When judging the projects proposed in wilderness areas, in particular the Big Tupper Resort, the tourism industry first looks to the impact of operating their establishment. They hold sustainability as their standard and defend their right to exist by the efficiency of their machines, their care in avoiding waterways and wildlife, and the direct impact of clearing the required lands. They’re made to maintain certain standards across these criteria, but their assessments would be more accurate and practical if they included their impact in a situation in which the project would have to be abandoned or closed in the analysis. Large budget projects are fickle, and can be easily halted, even after completion, and in such a situation, the uninhabited remains become the only environmental hazard, and continue as such for longer than the original project was in operation.
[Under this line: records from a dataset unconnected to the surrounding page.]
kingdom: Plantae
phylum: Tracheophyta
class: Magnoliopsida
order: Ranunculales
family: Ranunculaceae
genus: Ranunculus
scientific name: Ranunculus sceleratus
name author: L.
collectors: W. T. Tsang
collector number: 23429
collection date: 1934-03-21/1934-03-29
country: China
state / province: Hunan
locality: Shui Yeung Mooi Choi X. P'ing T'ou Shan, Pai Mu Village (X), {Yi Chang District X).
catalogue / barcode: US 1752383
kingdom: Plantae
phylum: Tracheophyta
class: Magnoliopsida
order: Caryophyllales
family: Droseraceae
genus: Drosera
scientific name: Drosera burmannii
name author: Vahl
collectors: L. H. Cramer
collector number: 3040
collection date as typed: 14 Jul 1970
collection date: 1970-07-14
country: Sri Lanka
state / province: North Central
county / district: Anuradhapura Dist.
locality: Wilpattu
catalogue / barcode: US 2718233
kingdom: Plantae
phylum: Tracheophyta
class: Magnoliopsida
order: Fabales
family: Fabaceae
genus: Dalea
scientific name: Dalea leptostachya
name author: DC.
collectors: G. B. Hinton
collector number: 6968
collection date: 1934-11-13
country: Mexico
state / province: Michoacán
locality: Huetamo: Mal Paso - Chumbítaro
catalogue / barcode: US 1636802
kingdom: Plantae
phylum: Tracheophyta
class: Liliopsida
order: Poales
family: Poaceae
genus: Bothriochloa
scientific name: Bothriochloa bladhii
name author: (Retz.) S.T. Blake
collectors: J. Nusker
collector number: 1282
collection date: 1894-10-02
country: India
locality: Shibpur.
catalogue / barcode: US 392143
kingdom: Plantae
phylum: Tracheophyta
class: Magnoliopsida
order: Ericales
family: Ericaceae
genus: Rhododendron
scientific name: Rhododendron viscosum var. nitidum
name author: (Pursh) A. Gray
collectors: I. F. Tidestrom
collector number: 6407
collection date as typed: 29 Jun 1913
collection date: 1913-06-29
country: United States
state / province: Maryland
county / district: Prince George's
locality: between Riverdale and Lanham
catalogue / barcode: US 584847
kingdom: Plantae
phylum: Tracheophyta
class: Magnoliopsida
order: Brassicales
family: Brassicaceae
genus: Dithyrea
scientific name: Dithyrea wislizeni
This situation effectively articulates the ecological gap between a resort such as the proposed Big Tupper, a ski-driven operation and hiking/backcountry ski trails. If the state no longer had the funds to maintain trails in the high peak, the high peaks ecosystem would not struggle with their presence in the following years. Within five years, it is likely only an expert would be able to identify where the tails used to lie. But a resort of the magnitude of Big Tupper would endure for centuries after its closing as a near permanent scar on the Adirondack wilderness. Gore Mountain, in contrast, to Big Tupper, consists mostly of trail development, and though wider and more intrusive than hiking trails, would dissipate faster than the lodge at the resort, or the substantially more developed Big Tupper Resort.